- [WORK INSTRUCTION] Reproduce word for word everything in the connector housing passage below, from "It is noted" down to "GFI and plugs.".
START STUDY TEXT
FIG. 6 is a sectional side view of an alternative embodiment. Specifically, the top portion of the connector housing 50 has a flexible transparent or translucent sheet of material 80 that is inserted into the hole 55. A skilled artisan in the electrical connector art will realize the advantage of using a flexible sheet 80. Specifically, a user can push down on the flexible sheet 80 to actuate the buttons 25 without having the GFI 22 exposed outside the housing, as is the case without having the sheet 80. This at least has the effect of increasing the water resistance of the overall unit.

REMARKS ABOUT THE PREFERRED EMBODIMENT

It is noted that foam 28, 52, and 54 have particular adaptations to securely hold and tightly fit all portions of the interior of the housing to inhibit moisture from entering therein. Specifically, portion 52 matches to the section of foam portion 28 that contains groove 33 and wall sections 36. Thus, the matched foam sections form a tight fitting barrier to moisture from seeping within the housing and gaining easy access to the GFI and plugs.
END STUDY TEXT
START DATA PROVIDED
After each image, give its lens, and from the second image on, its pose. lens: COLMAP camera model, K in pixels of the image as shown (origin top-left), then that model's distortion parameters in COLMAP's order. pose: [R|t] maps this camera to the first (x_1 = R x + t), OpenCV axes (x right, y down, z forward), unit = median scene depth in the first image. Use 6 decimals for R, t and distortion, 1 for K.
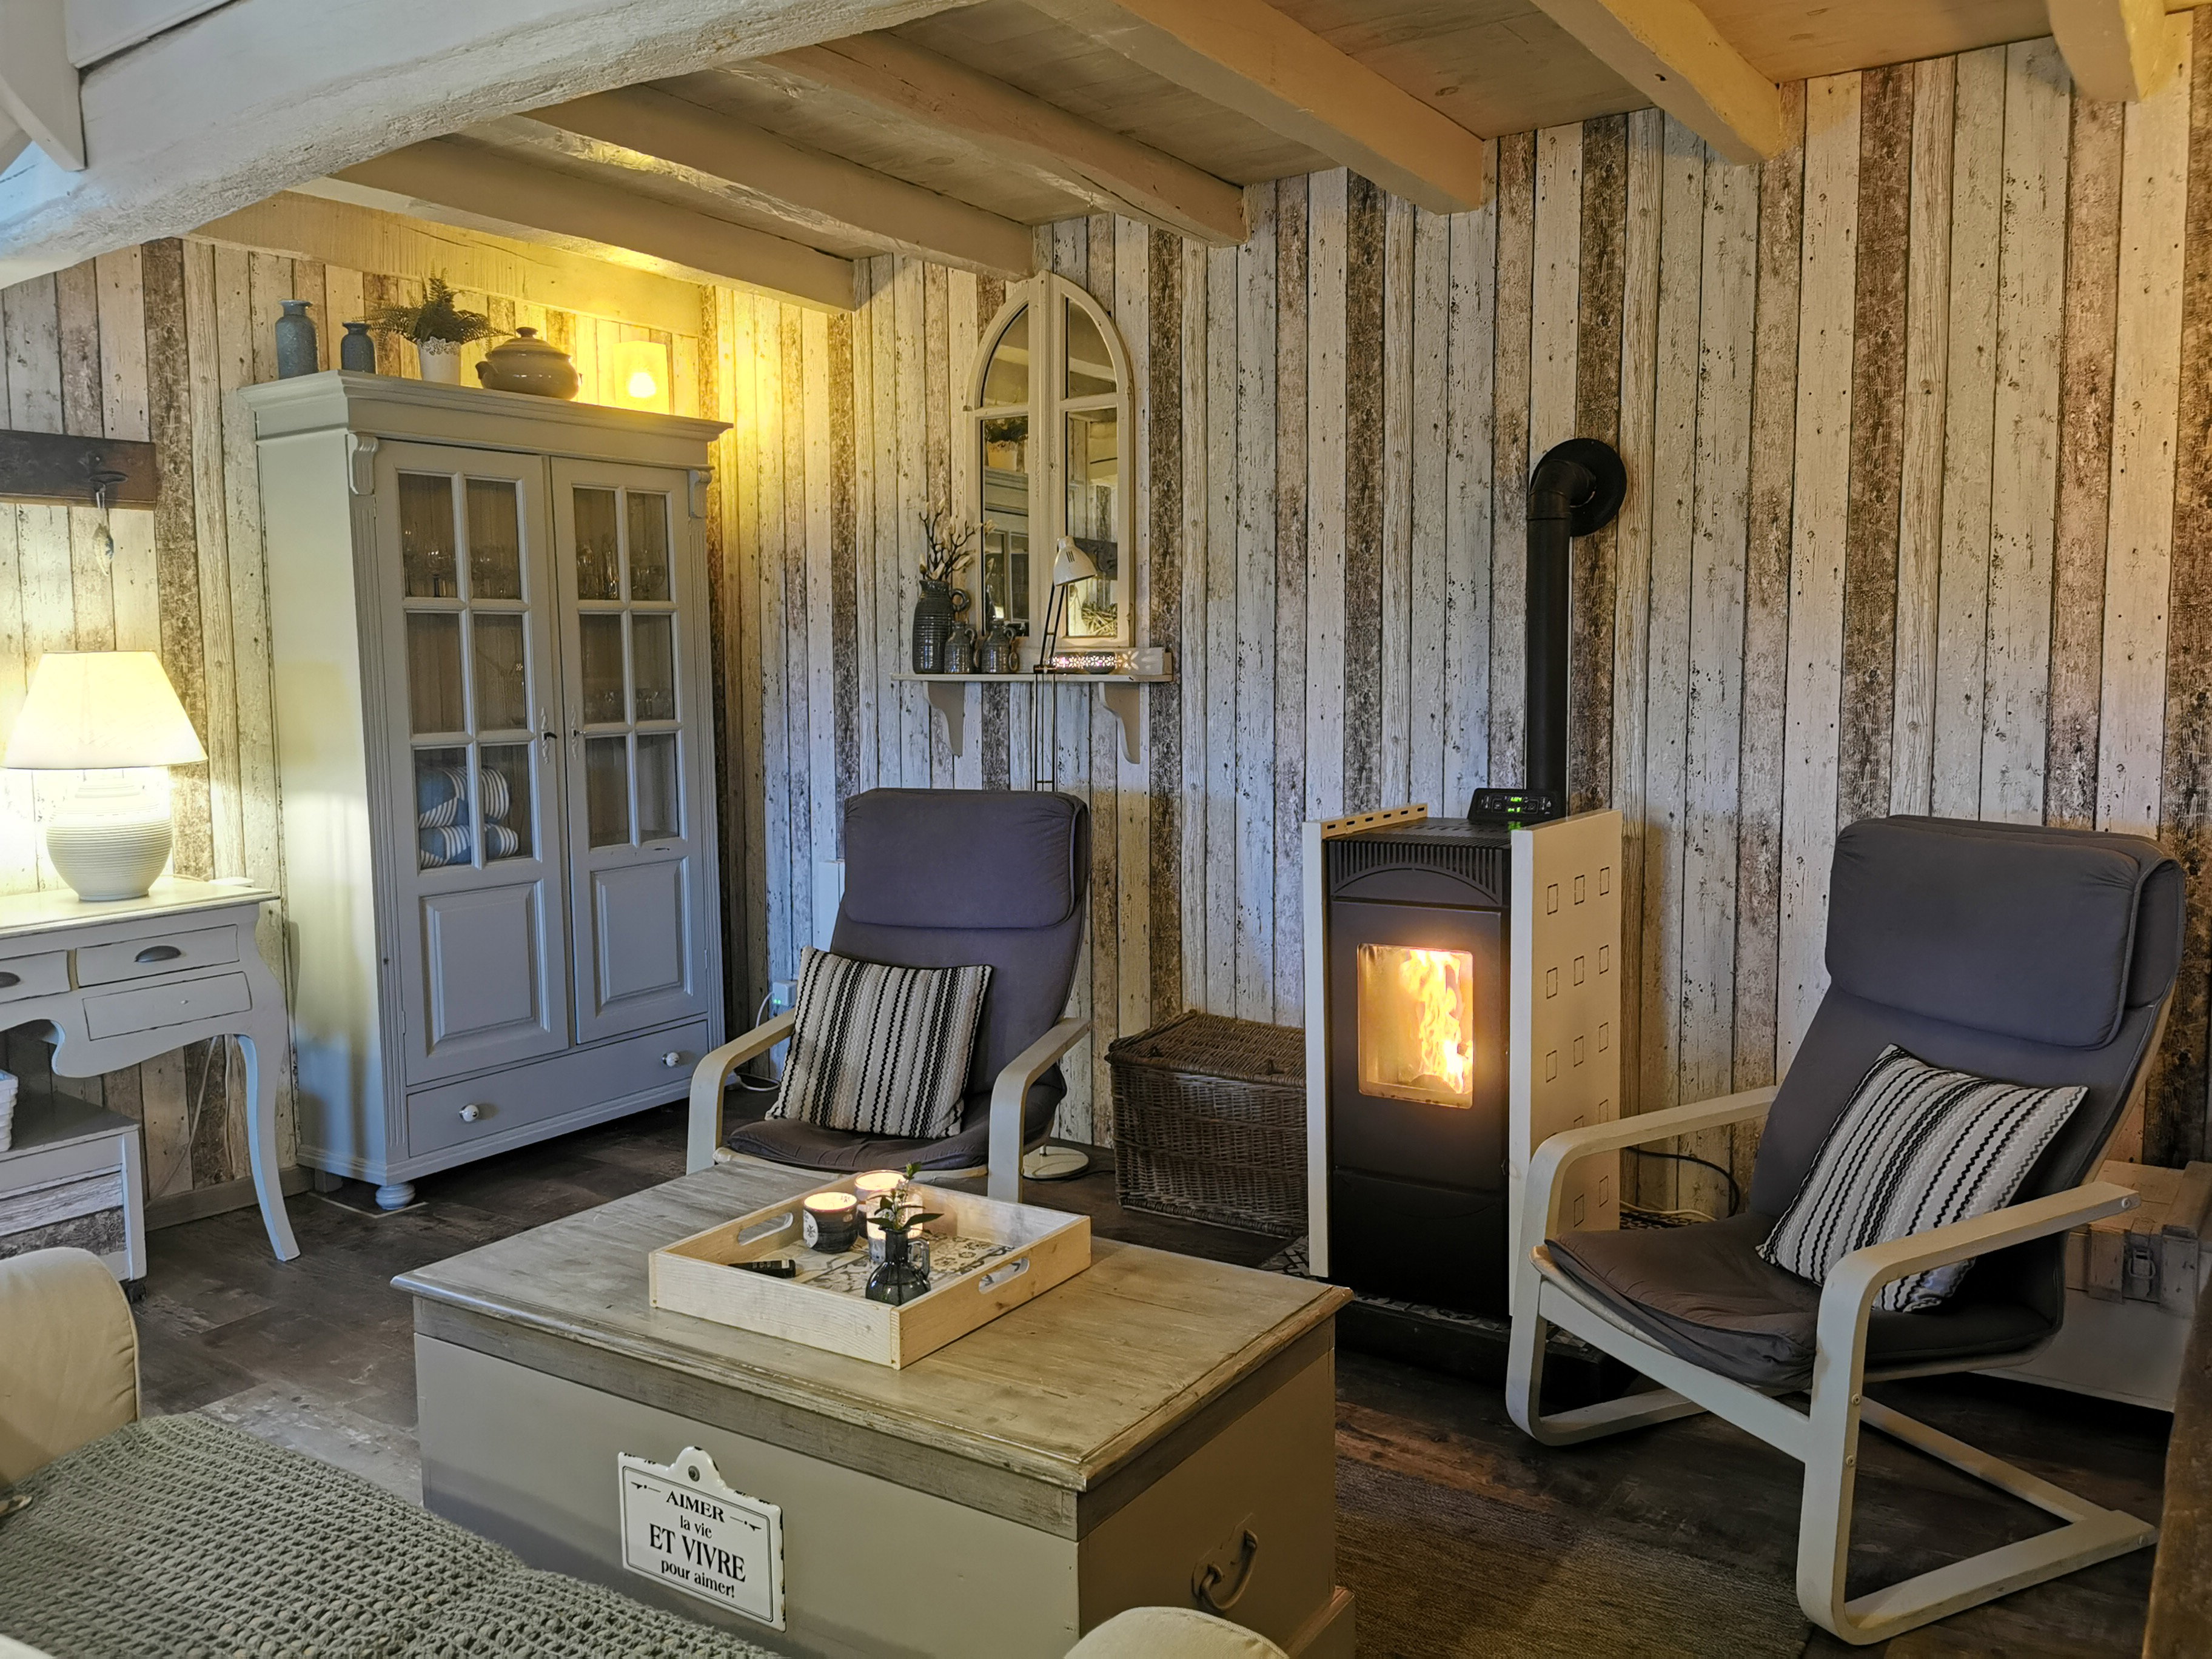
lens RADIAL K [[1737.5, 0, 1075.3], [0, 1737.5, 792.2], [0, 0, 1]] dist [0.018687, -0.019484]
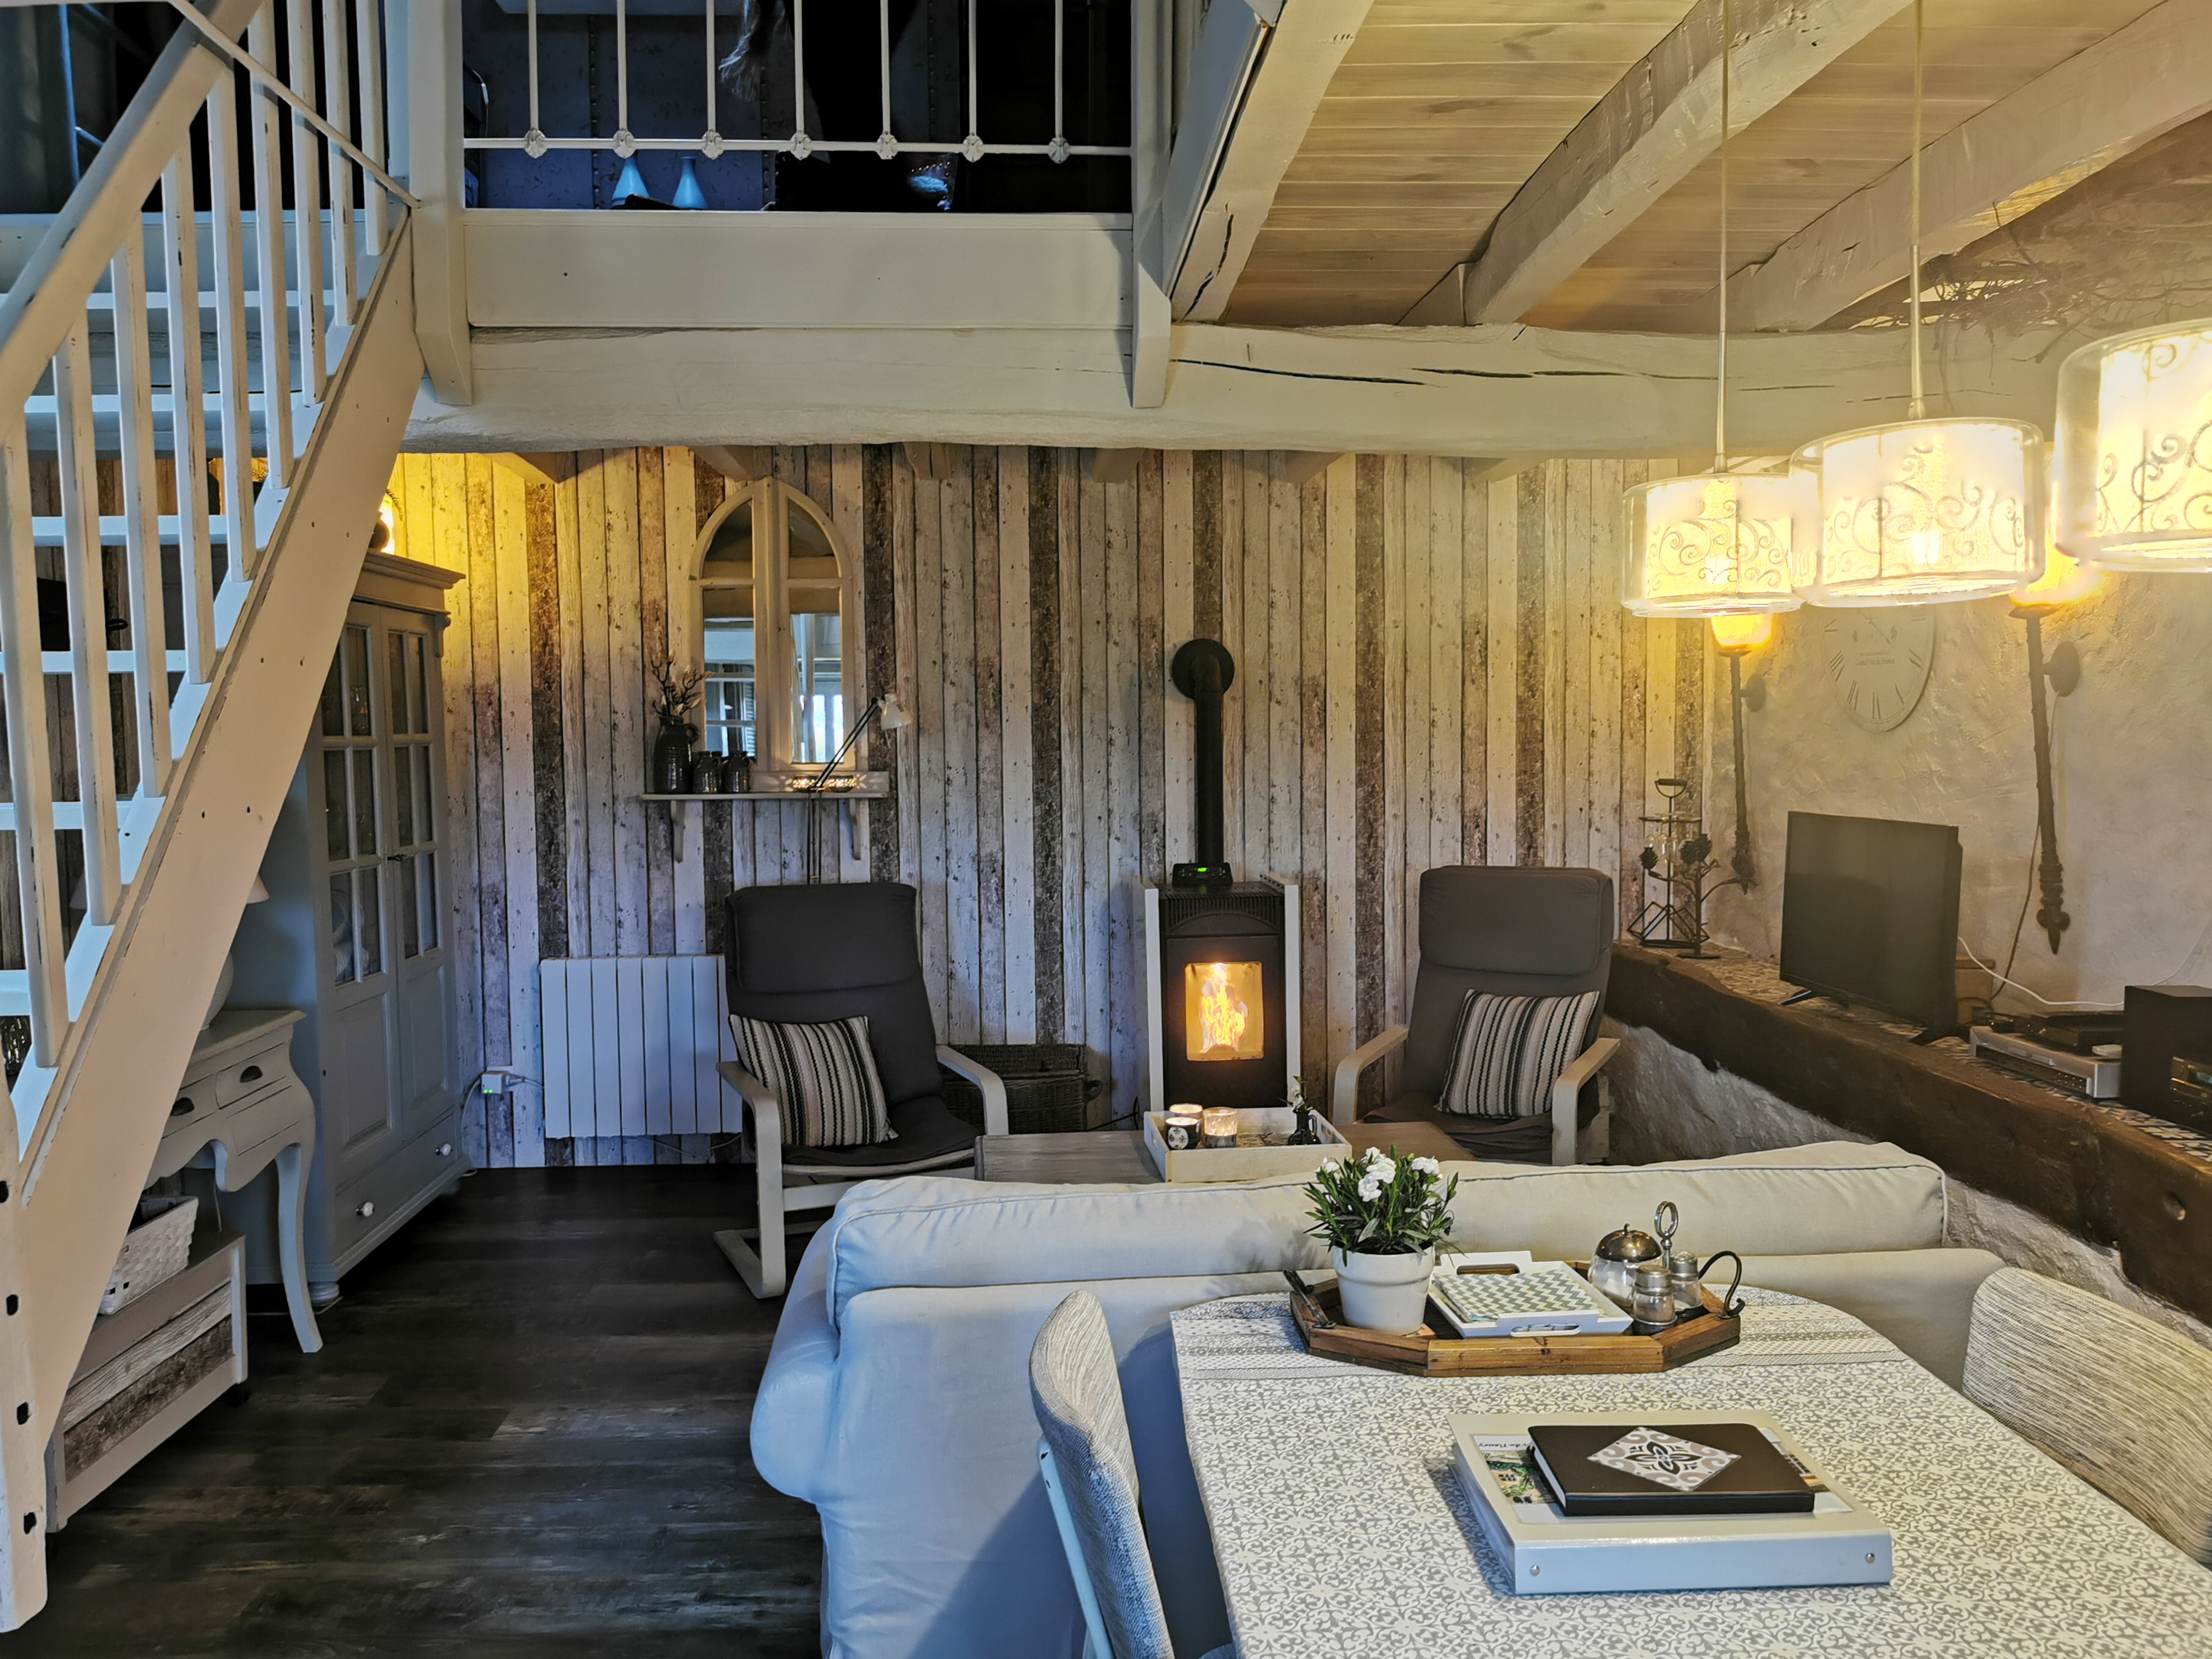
END DATA PROVIDED
- [RESPONSE AREA]
It is noted that foam 28, 52, and 54 have particular adaptations to securely hold and tightly fit all portions of the interior of the housing to inhibit moisture from entering therein. Specifically, portion 52 matches to the section of foam portion 28 that contains groove 33 and wall sections 36. Thus, the matched foam sections form a tight fitting barrier to moisture from seeping within the housing and gaining easy access to the GFI and plugs.